The Templetons’ brief on appeal suggests that they are concerned that the trial court’s order may allow defendants in the future to violate the two restrictions upon which the Templetons did not prevail. This argument appears to be based on a belief that in the absence of an appeal of the grant of summary judgment as to those two restric*378tions, the Templetons may be subject to the defense of collateral estoppel in any litigation arising out of future construction on the lot. This concern is misplaced.

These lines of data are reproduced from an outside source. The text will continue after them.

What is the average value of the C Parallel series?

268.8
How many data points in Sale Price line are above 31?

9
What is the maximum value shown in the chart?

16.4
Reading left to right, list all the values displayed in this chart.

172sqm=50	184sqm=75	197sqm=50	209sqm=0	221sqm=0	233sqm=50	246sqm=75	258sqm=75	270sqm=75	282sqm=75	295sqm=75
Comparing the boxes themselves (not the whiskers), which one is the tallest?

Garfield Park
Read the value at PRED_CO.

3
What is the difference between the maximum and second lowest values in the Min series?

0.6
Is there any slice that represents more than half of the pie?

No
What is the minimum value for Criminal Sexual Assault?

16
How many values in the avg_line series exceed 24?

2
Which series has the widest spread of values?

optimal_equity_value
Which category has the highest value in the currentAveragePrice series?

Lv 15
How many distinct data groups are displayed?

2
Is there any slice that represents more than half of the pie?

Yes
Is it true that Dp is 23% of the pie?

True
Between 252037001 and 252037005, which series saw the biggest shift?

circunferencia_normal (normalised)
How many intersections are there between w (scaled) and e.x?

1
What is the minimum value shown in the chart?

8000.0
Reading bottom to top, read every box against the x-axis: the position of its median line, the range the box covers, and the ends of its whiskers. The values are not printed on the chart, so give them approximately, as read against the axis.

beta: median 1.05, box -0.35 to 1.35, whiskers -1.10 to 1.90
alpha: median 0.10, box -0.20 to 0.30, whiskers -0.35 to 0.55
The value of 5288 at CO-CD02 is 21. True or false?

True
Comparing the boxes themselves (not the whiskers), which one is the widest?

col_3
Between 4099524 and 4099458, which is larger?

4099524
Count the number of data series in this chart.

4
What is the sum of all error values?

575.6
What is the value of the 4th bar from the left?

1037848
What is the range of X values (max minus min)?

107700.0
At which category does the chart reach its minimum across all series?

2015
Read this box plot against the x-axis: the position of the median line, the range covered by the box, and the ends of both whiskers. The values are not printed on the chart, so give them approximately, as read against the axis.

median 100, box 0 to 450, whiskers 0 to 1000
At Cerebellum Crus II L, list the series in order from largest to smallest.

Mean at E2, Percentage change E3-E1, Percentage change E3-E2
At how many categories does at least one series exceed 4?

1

Collateral estoppel or issue preclusion may arise only when four requirements have been met:

“(1) The issues to be concluded must be the same as those involved in the prior action; (2) in the prior action, the issues must have been raised and actually litigated; (3) the issue must have been material and relevant to the disposition of the prior action; and (4) the determination made of those issues in the prior action must have been necessary and essential to the resulting judgment.

Key v. Burchette, 134 N.C. App. 369, 371, 517 S.E.2d 667, 669 (emphasis added; quoting Johnson v. Smith, 97 N.C. App. 450, 452-53, 388 S.E.2d 582, 583-84, disc. review denied, 326 N.C. 596, 393 S.E.2d 878 (1990)), disc. review denied, 351 N.C. 106, 540 S.E.2d 363 (1999). Even if precisely the same issues regarding the restrictive covenants should arise in future litigation, the trial court’s resolution of those issues in this case was neither necessary nor essential to the court’s judgment that the Apex Homes house was in violation of applicable restrictive covenants and should be removed.

When a party has prevailed below and any subsidiary adverse rulings will not subject the party to collateral estoppel on those issues, the party is not aggrieved for purposes of appeal. Lennon v. Wahler, 84 N.C. App. 141, 145, 351 S.E.2d 843, 845 (1987) (when judgment was entered in defendant’s favor, defendant could not appeal from adverse conclusion of law because it “would not be binding on any court in any future litigation”). Because the only relief sought by the Templetons was removal of the Apex Homes house and the trial court granted that remedy and because any adverse determinations were not necessary and essential to the judgment, the Templetons are not “aggrieved” within the meaning of N.C. Gen. Stat. § 1-271. This appeal must be dismissed. Gaskins v. Blount Fertilizer Co., 260 N.C. 191, 195, 132 S.E.2d 345, 347 (1963) (“Where a party is not aggrieved by the judicial order entered, as in the present case, his appeal will be dismissed.”).

Dismissed.

Chief Judge MARTIN and Judge STEELMAN concur.